Toward the end of the street, the leading figure stops and the other two catch up with him. They are now all three standing outside one of the loftiest of the peaked houses. This house appears also to serve as a business of some kind, since a large sign, which swings a little in the wind and is muddled by shadows, displays a painted picture of the goods or services sold there: a pair of tongs, or something similar, laying crosswise upon what is perhaps a poker, or some other lengthy implement. But the business is closed for the night and the shutters are secured. A round attic window high above seems to be no more than an empty socket, though from the street—where the three figures have assumed the tentative postures of somnambulists—it is difficult to tell exactly what things are like up there. And now a fog begins to cut off their gaze from the upper regions of the Street of Wavering Peaks.

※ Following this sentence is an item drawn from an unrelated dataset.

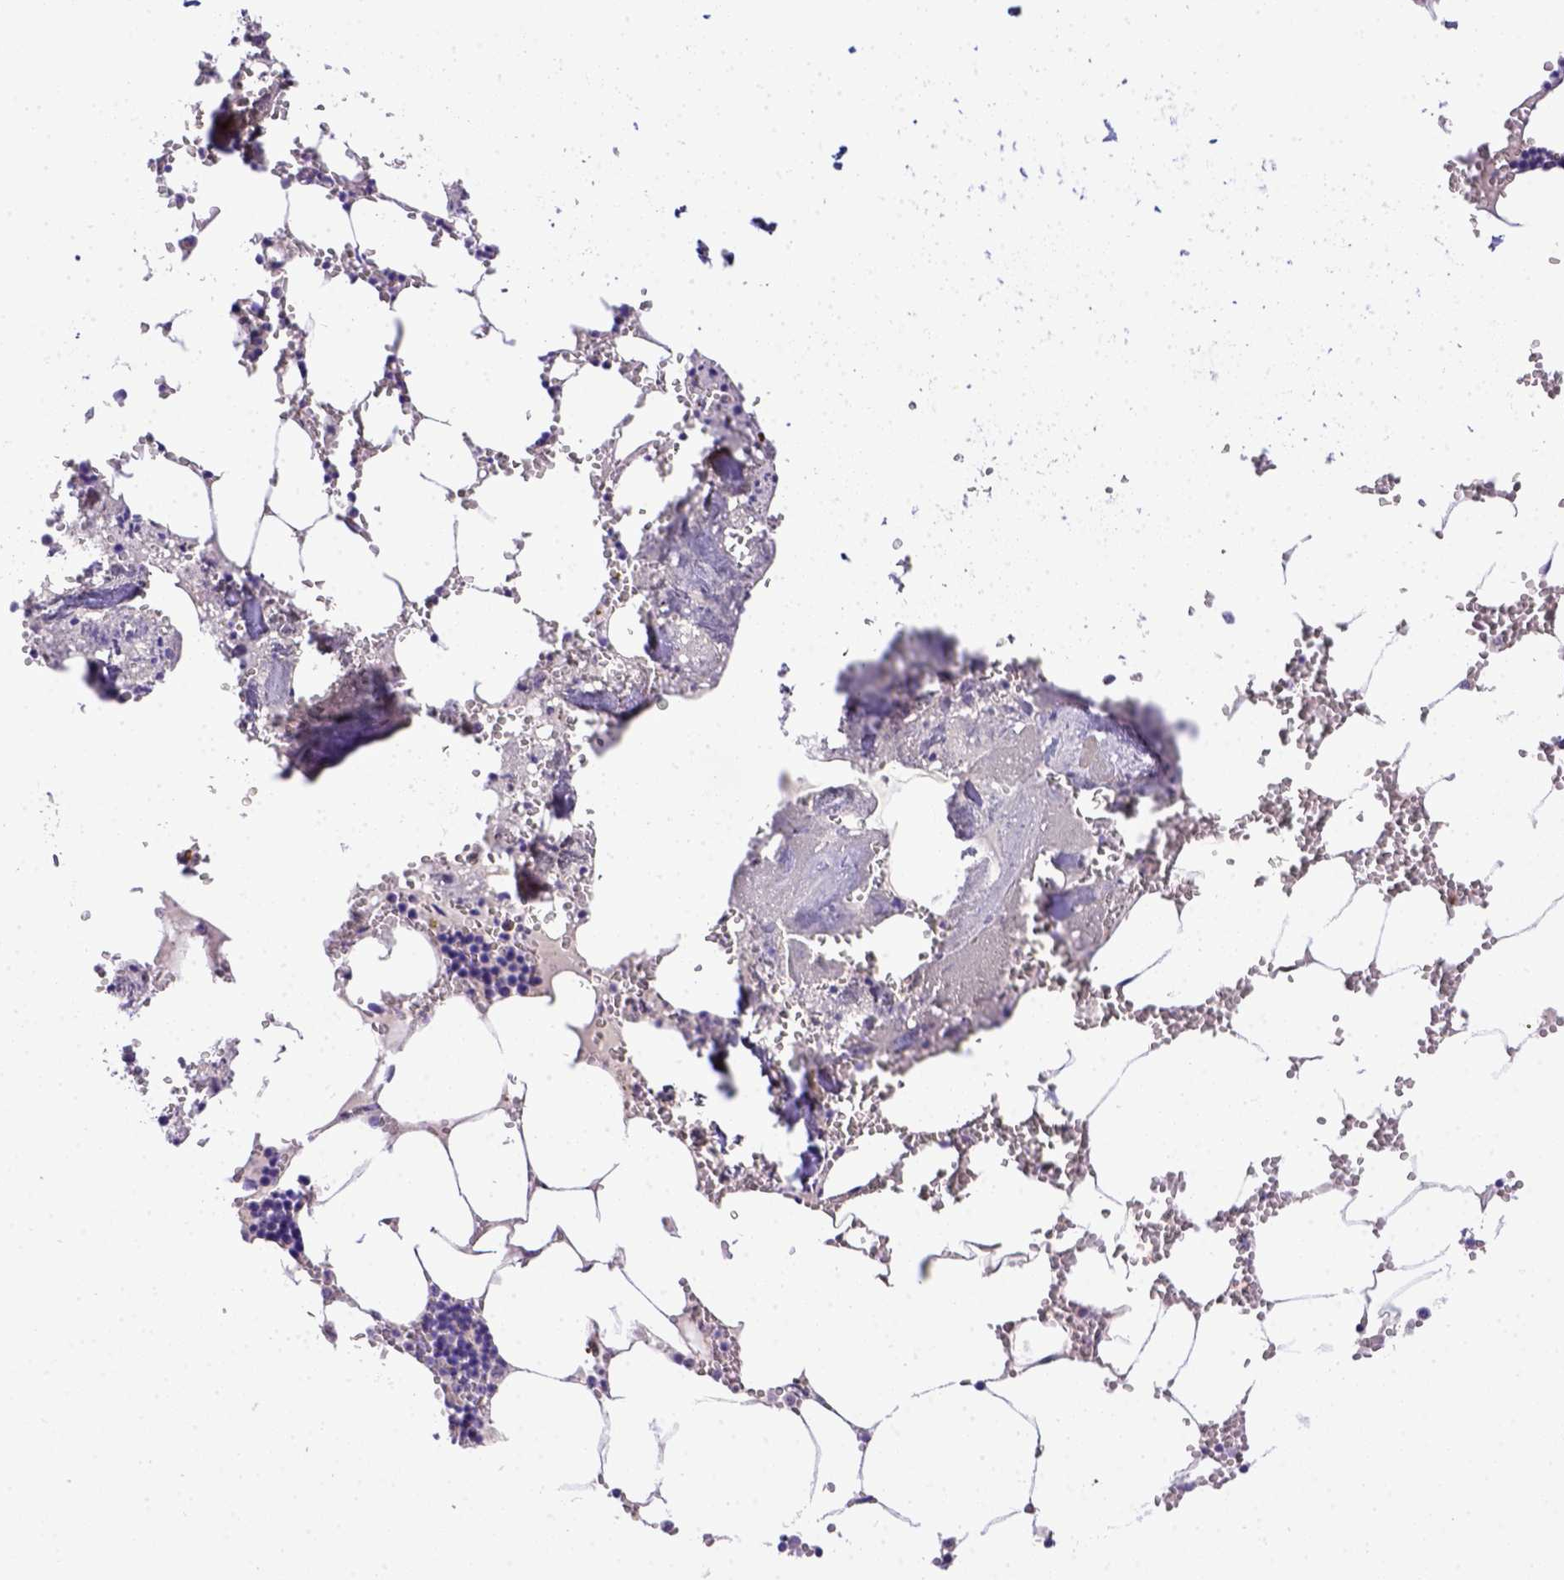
{"staining": {"intensity": "negative", "quantity": "none", "location": "none"}, "tissue": "bone marrow", "cell_type": "Hematopoietic cells", "image_type": "normal", "snomed": [{"axis": "morphology", "description": "Normal tissue, NOS"}, {"axis": "topography", "description": "Bone marrow"}], "caption": "Immunohistochemistry (IHC) of normal bone marrow reveals no staining in hematopoietic cells.", "gene": "BTN1A1", "patient": {"sex": "male", "age": 54}}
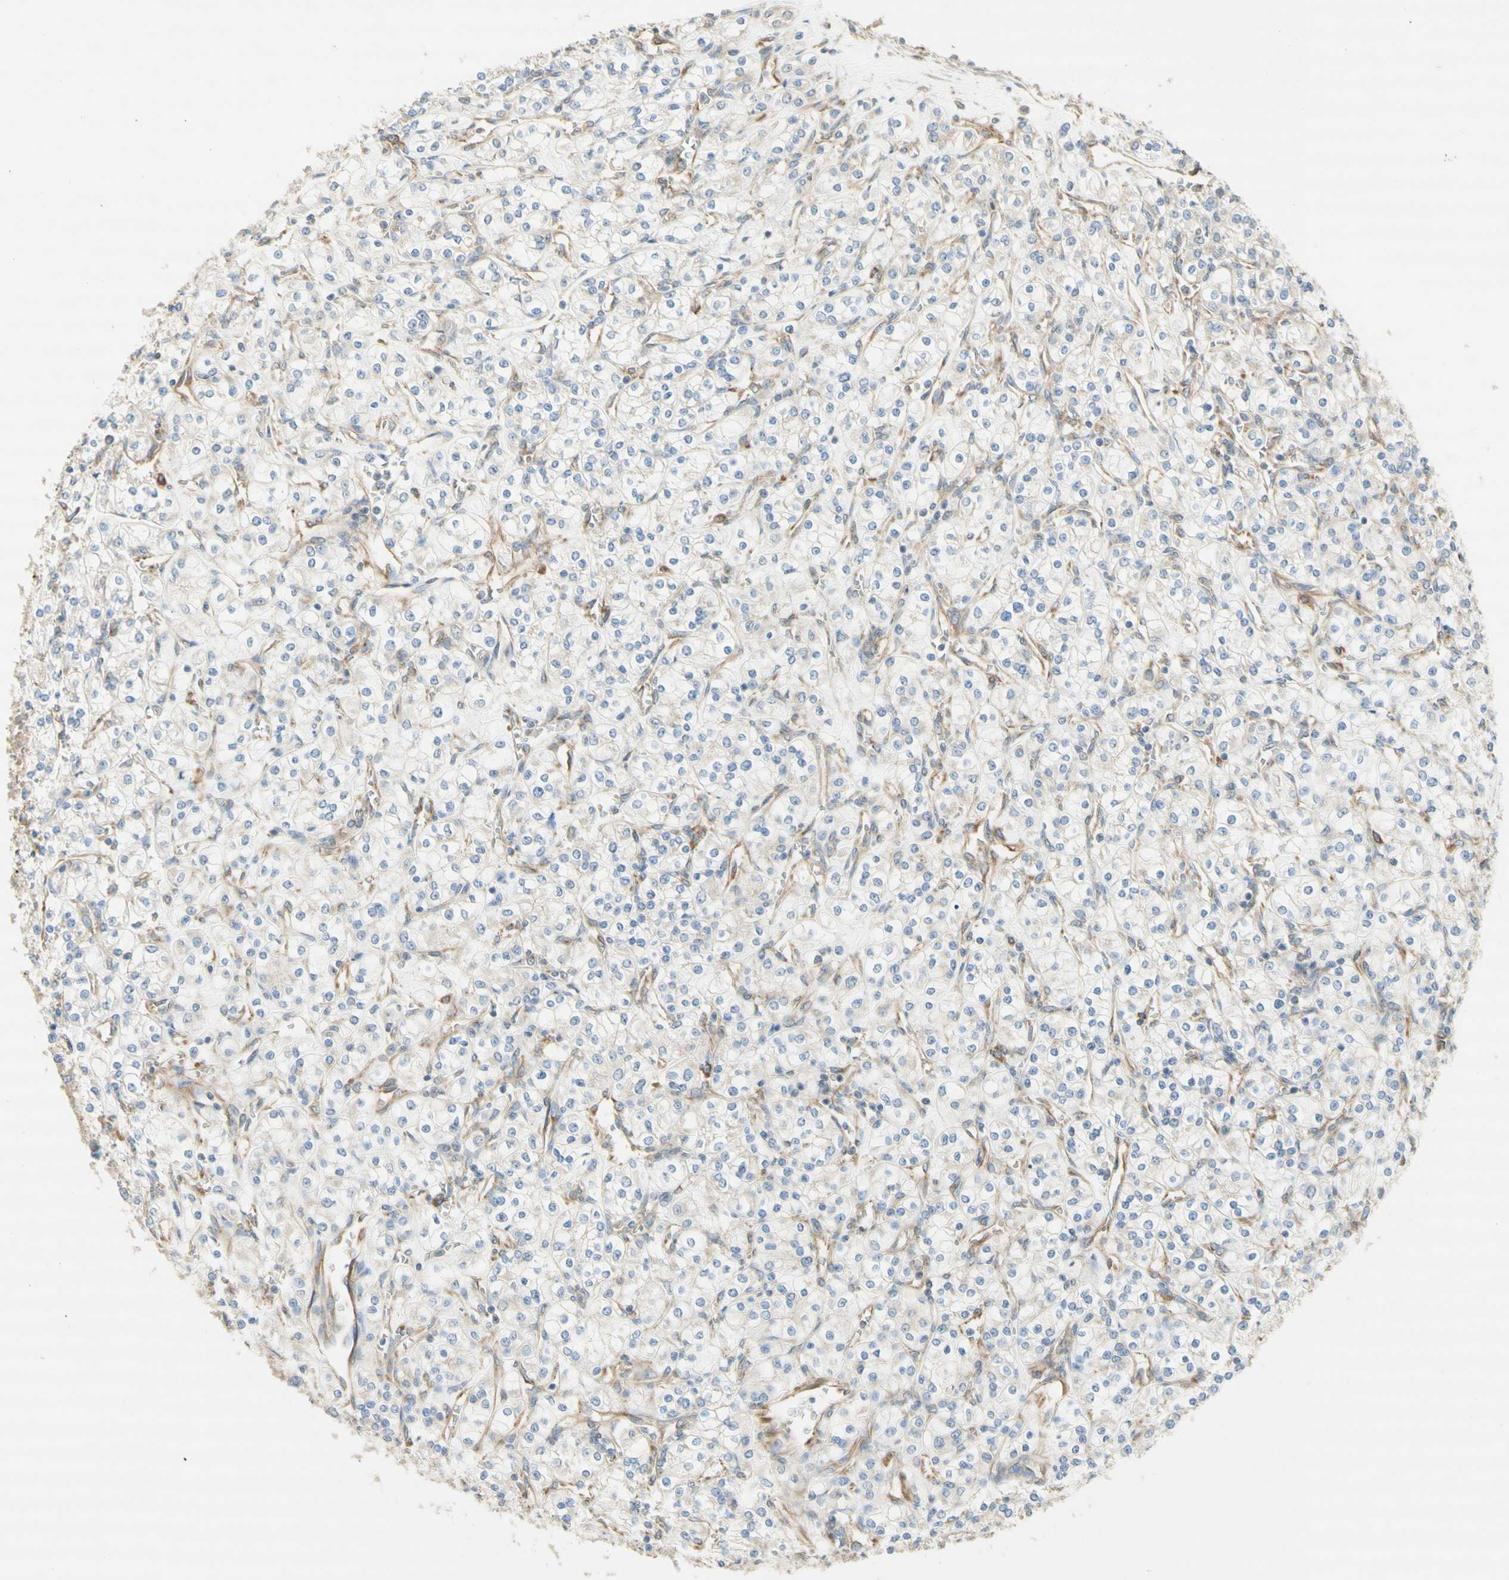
{"staining": {"intensity": "negative", "quantity": "none", "location": "none"}, "tissue": "renal cancer", "cell_type": "Tumor cells", "image_type": "cancer", "snomed": [{"axis": "morphology", "description": "Adenocarcinoma, NOS"}, {"axis": "topography", "description": "Kidney"}], "caption": "IHC image of renal adenocarcinoma stained for a protein (brown), which reveals no expression in tumor cells. (DAB (3,3'-diaminobenzidine) IHC visualized using brightfield microscopy, high magnification).", "gene": "DYNC1H1", "patient": {"sex": "male", "age": 77}}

Cheev looks vaguely distressed, apparently unsure just how much longer they should loiter in this place. Not being privy to what is supposed to occur, if anything, what action should he take? All he can do at the moment is stall. But everything is soon brought to a conclusion, very quickly yet without a sense of haste or violence.

One moment Cheev is drowsily conversing with his two companions, both of them looking sternly suspicious at this point; the next moment it is as if they are two puppets who have been whisked upwards on invisible strings, into the fog and out of sight. It all happens so suddenly that they do not make a sound, though a little later there are faint, hollow screams from high above. Cheev has fallen to his knees and is covering his face with his bony hands.

Two went up, but only one comes down, suspended a few inches from the ground and swinging a little in the wind. Cheev uncovers his eyes and looks at the thing.

Yes, there is only one, but this one has too many … there is too much of everything on this body. Two faces sharing a single head, two mouths that have fallen silent forever with parted lips. The thing continues to hang in the air even after Cheev has completely collapsed on the Street of Wavering Peaks.

Voke’s next meeting with Cheev is as unexpected as the last one. There is a disturbance in the loft, and the rigid recluse lugs his bones out of the shadows to investigate. What he sees is Cheev and the Ticket Man both screaming with laughter. Their cachinnations stir up the stagnant air of the loft; they are two maniac twins crying and cackling with a single voice.